### The task
Your copy should match the entries exactly, with the pictures left out.
---- Task data
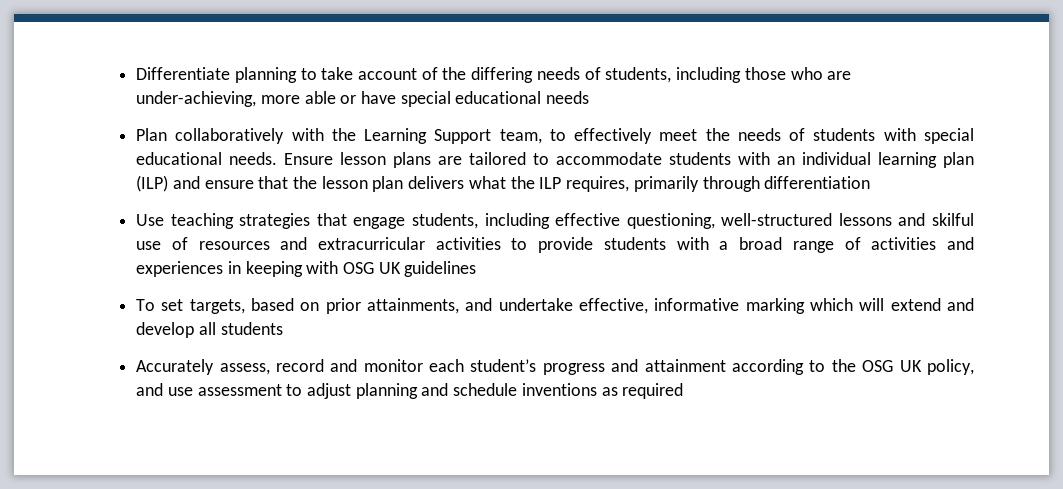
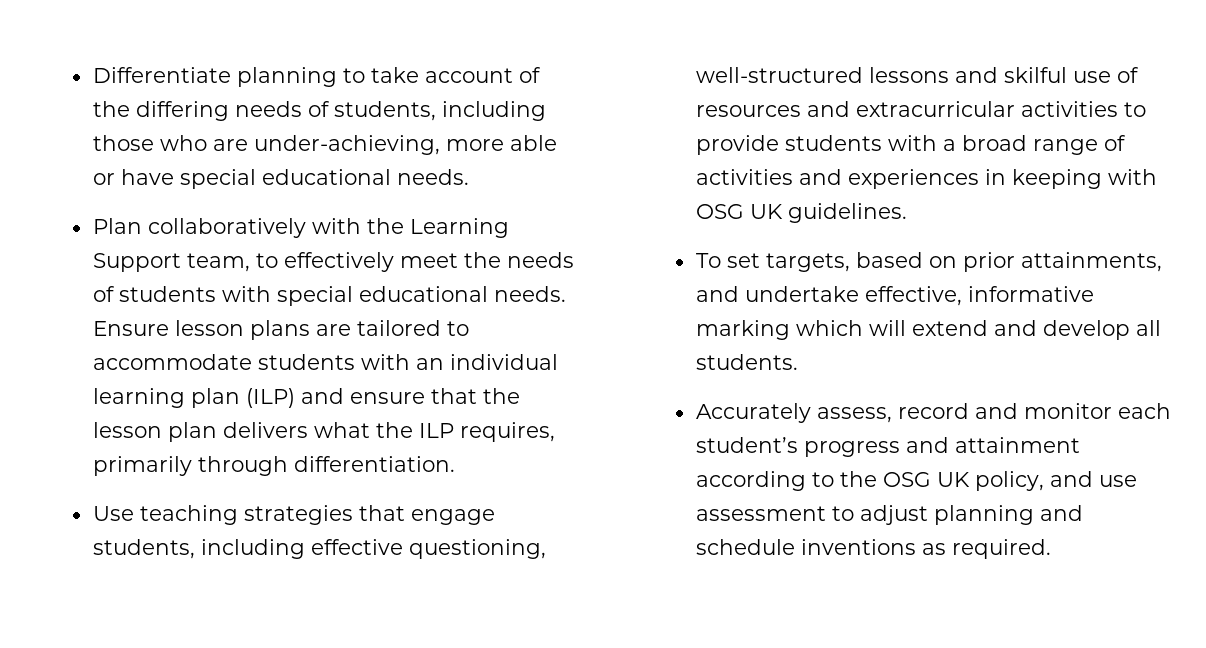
[546,91,590,104] needs -> [396,169,469,185] needs.
[764,176,871,189] differentiation -> [293,456,455,472] differentiation.
[404,261,477,277] guidelines -> [787,203,907,223] guidelines.
[220,322,283,335] students -> [695,354,798,370] students.
[622,383,684,399] required -> [951,539,1051,559] required.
--------
### Problem solution
[546,91,590,104] needs -> [396,169,469,185] needs.
[764,176,871,189] differentiation -> [293,456,455,472] differentiation.
[404,261,477,277] guidelines -> [787,203,907,223] guidelines.
[220,322,283,335] students -> [695,354,798,370] students.
[622,383,684,399] required -> [951,539,1051,559] required.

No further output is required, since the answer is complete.